Segundo acredita, mais do que uma simples depressão, poderá haver o fim do modelo capitalista, com a implosão de uma série de conceitos e estruturas que mantém as sociedades unidas. Isso não quer dizer que haverá ainda, por um certo período, um grande fortalecimento das empresas digitais , o que poderá estimular um certo controle tecno-totalitário por parte de alguns governos. Há no horizonte, segundo pensa Berardi, uma bolha econômica no sistema financeiro que pode vir a estourar também. Todas essas mudanças, a seu ver, irão provocar um caos jamais visto, virando o mundo de cabeça para baixo.

Mas é no caos que o filósofo enxerga a proliferação de comunidades autônomas, com experimentos igualitários de sobrevivência. O próprio planeta, por seu estágio de deterioração, não permite mais o prolongamento do atual modelo capitalista de consumo. “O crescimento, diz, não retornará amanhã ou nunca.” As consequências do vírus não se fazem sentir apenas no seu âmbito de saúde da economia, mas se transformou numa espécie de doença psicológica e mental, que afeta, principalmente, a esperança no futuro. E isso, pondera, nos obrigará a imaginar novas formas de vida pós-pandemia, mais autônoma, centrada na autoprodução do necessário, na autodefesa, inclusive armada.

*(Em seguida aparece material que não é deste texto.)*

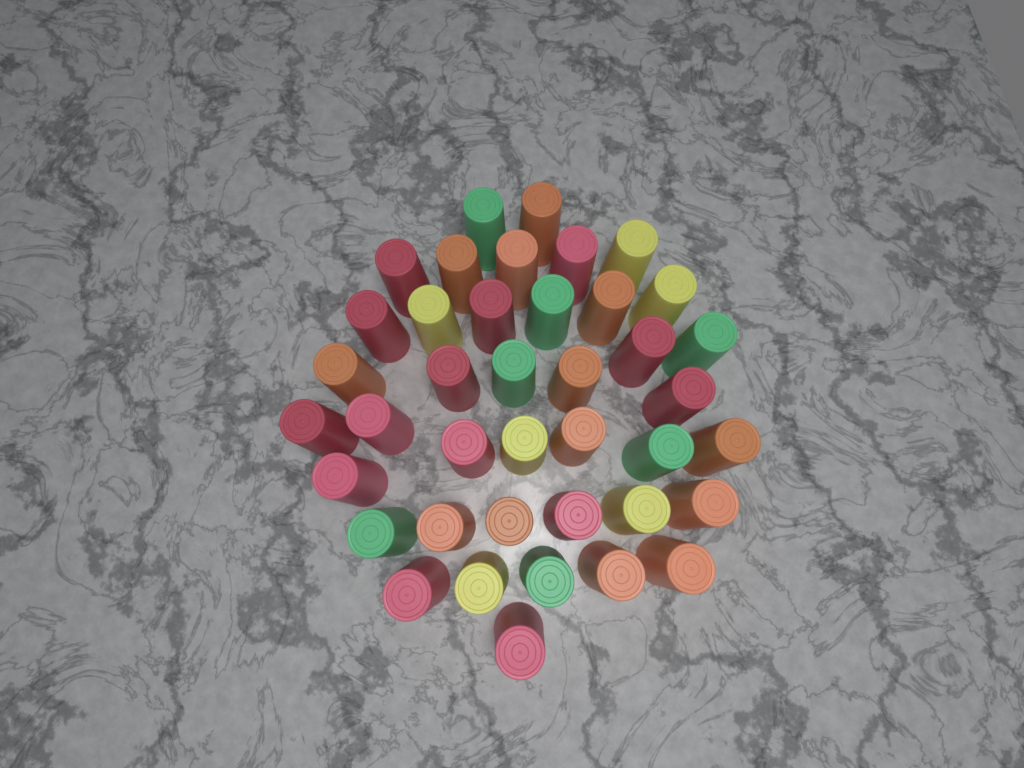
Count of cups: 40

A rapidez e a complexidade dos eventos atuais são, na sua concepção, fortes demais para que haja uma elaboração emocional e consciente de tudo que se forma à nossa volta. O vírus, acredita ele, é uma entidade invisível e ingovernável, e o mundo parece se desfazer debaixo de nossos pés, sem que possamos fazer nada a respeito de forma imediata e definitiva. O mais sério parece ser a possibilidade de a vacina não decretar o fim da pandemia. Na impossibilidade de determos, a contento, as sérias consequências de um mundo pós-pandemia, o que parece ser mais efetivo é a criação de redes comunitárias autônomas que não se firmem em conceitos como o lucro e a acumulação, mas baseada em hábitos de sobrevivência mais frugais.

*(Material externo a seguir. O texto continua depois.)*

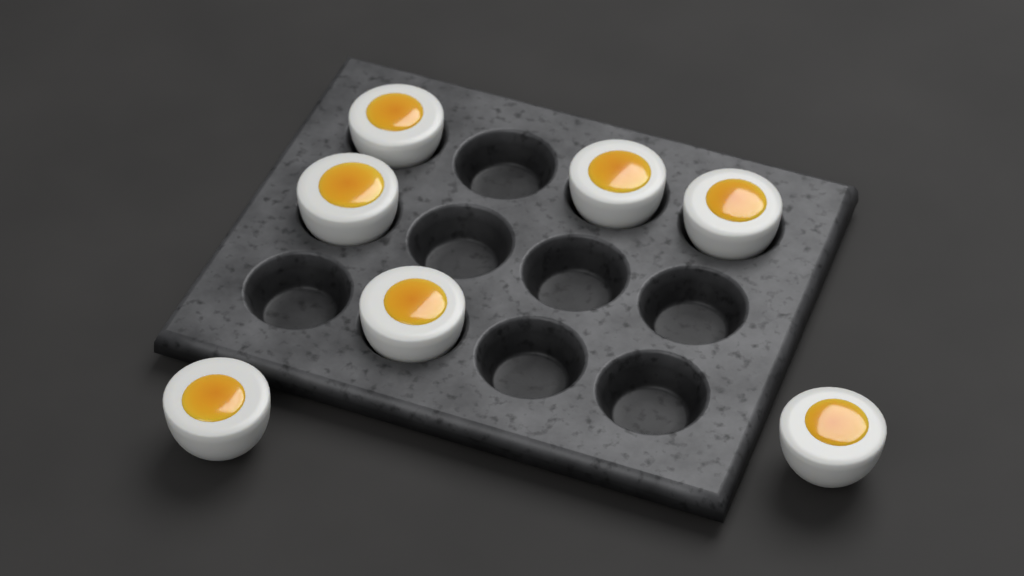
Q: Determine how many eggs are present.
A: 7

Nesse ponto o filósofo diz não acreditar em soluções de longo prazo. Não há tempo para isso. O mais sintomático é que as elites políticas, todas elas, não possuem capacidade de apresentar soluções mínimas para o problema. A política, como um todo, tornou-se impotente diante de um colapso de tal magnitude. Sentencia. Nesse instante a política tornou-se um jogo sem razão, sem conhecimento. As soluções que podem apresentar, neste momento, são, em sua visão, derivadas da raiva pela constatação da impotência diante da realidade. Ainda assim, a pandemia, diz, marca uma ruptura antropológica de profundidade abissal, justamente pela proibição de contatos mais íntimos. Trata-se, aqui, de uma epidemia de solidão que parece decretar a morte até da solidariedade. É uma verdadeira bomba atômica sobre nossas cabeças, acredita Franco Berardi.

O mais afetado será, sem dúvida, o consciente coletivo, por meio do que chama de sensibilização fóbica, com o inconsciente de todos capturado de forma abrupta.